Porque todo mundo queria pegar um pouco do bolo da contribuição sindical. Não era preciso fazer nada para isso. Bastava dizer que “meu sindicato é especializado nessa área ou representa tal município” e pronto.

Mas o enfraquecimento dos sindicatos não pode prejudicar o trabalhador, ao eliminar quem representa os seus interesses nas negociações?
Vejo um modelo em transformação. Como houve uma redução substancial dessa fonte fácil de renda que era a contribuição sindical obrigatória, os sindicatos estão se aglutinando e devem se fortalecer nessa aglutinação. Para isso, terão que prestar serviço efetivo aos seus associados.

O plenário do Tribunal Superior do Trabalho: Ives Gandra presidiu a corte até fevereiro deste ano (Giovanna Bembom/TST)
O senhor poderia apontar outros efeitos positivos da reforma?
Não havia, por exemplo, normas para terceirização e danos morais. Usávamos o Código Civil. Agora há regras claras. Do ponto de vista processual, ela resultou também em ações mais responsáveis. Antes, quem entrava com reclamação podia pedir tudo o que já havia recebido. Na pior das hipóteses, não ganhava nada. A empresa tinha que pagar advogado e arcava com uma série de ônus processuais que aumentavam o chamado Custo Brasil. Nós concentrávamos 80%, 90% das ações trabalhistas do mundo inteiro. Com a reforma, houve redução de 50%, 60% no número de processos, porque o trabalhador passou a pensar duas vezes antes de entrar com uma ação. Ele só vai pedir aquilo que realmente não recebeu, porque, se perder, arcará com os honorários da outra parte e com multa por ter tentado obter um benefício ou indenização duplos. O processo trabalhista não era responsável antes da reforma. Havia muito do que nós chamávamos de aventura judicial. Isso fez com que a Justiça do Trabalho crescesse mais do que Justiça Federal. Tanto que, quando alguém vem com essa ideia de extinguir a Justiça do Trabalho e fundi-la com outras justiças, eu brinco: “É como querer colocar um Boeing na fuselagem de um jatinho”.

Há uma proposta de emenda constitucional que estabelece o fim da Justiça do Trabalho.
Sou contrário. Um dos únicos momentos em que senti que fui especialmente mal compreendido foi quando disse que os contrários à reforma trabalhista dariam munição àqueles que são contrários à existência da Justiça do Trabalho. Interpretaram que eu era pelo fim da Justiça do Trabalho, quando na verdade sou o seu maior defensor. Sou funcionário dela há 35 anos. Almoço e janto agravo de instrumento e recurso de revista (recursos trabalhistas). Seria atirar no meu próprio pé defender qualquer coisa que não fosse a justiça que amo e acredito ser essencial ao país.

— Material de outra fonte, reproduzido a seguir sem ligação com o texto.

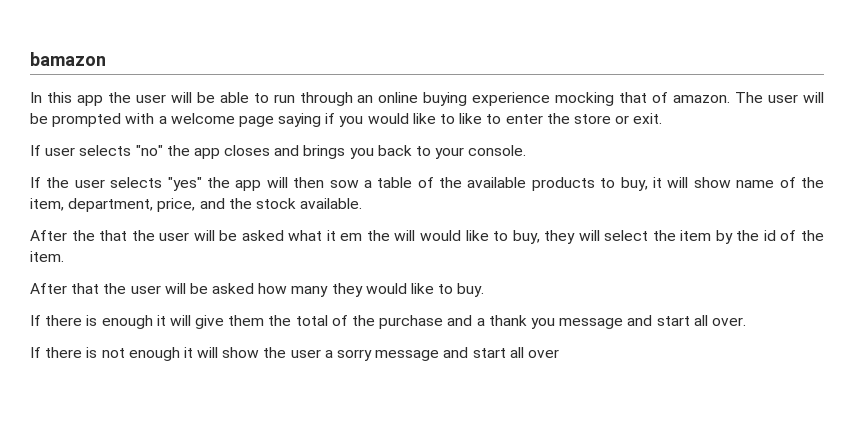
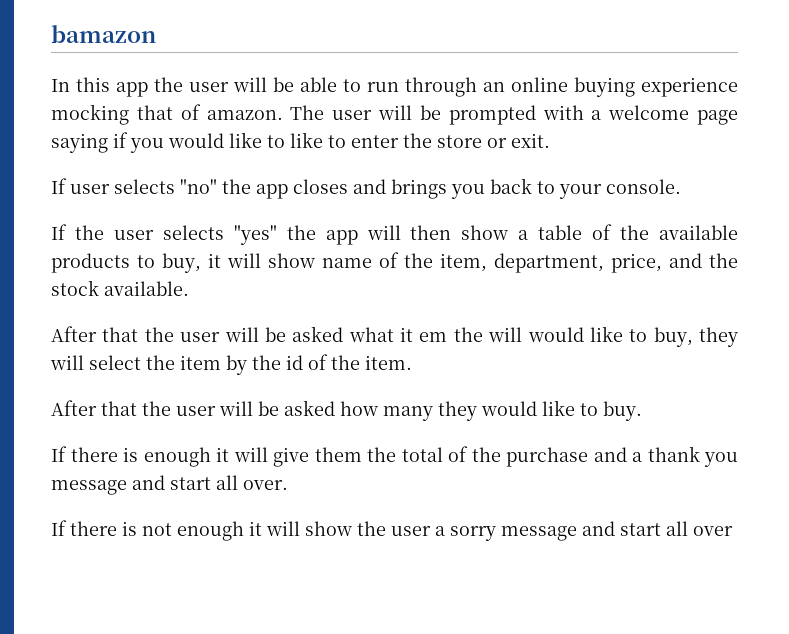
[329,180,359,188] sow -> [461,225,509,240] show
[71,230,95,241] the -> (97, 334) none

Qual é sua visão sobre o Judiciário em geral?
A minha visão é a do (ex-ministro do STF) Moreira Alves, que foi meu orientador de mestrado. Ele dizia que Judiciário pode ser um legislador negativo. Pode dizer que uma norma é inconstitucional e afastar a sua aplicação. Mas não pode ser um legislador positivo, não pode substituir quem faz as leis. Tenho muita restrição ao chamado ativismo judicial, porque gera insegurança. E acho que ele nos pega a todos — do STF até o juiz de primeira instância que acredita que o seu papel é na promoção de políticas públicas. Não é esse o papel do Judiciário. Quando começamos a querer assumir outro papel que não o de juiz, ao invés de contribuir para resolver os problemas, nós criamos mais problemas.

O que acha da Lava Jato?
Área penal é muito específica. Como cidadão, acho positiva. Tanto que parabenizei os procuradores e entreguei um prêmio para a equipe da Lava Jato. Estão fazendo um trabalho fantástico. Mas não tenho dúvida de que há excessos que precisam ser corrigidos.

O senhor já havia sido criticado por suas posições quando seu nome foi ventilado para o STF. Como encara hoje aquele episódio?
Não existe candidato ao STF. A escolha é do presidente. O fato de ser lembrado já é uma homenagem. Não nego que dói ser criticado injustamente, mas relevo. Ao final, foi uma ótima oportunidade para esclarecer muita coisa do que penso.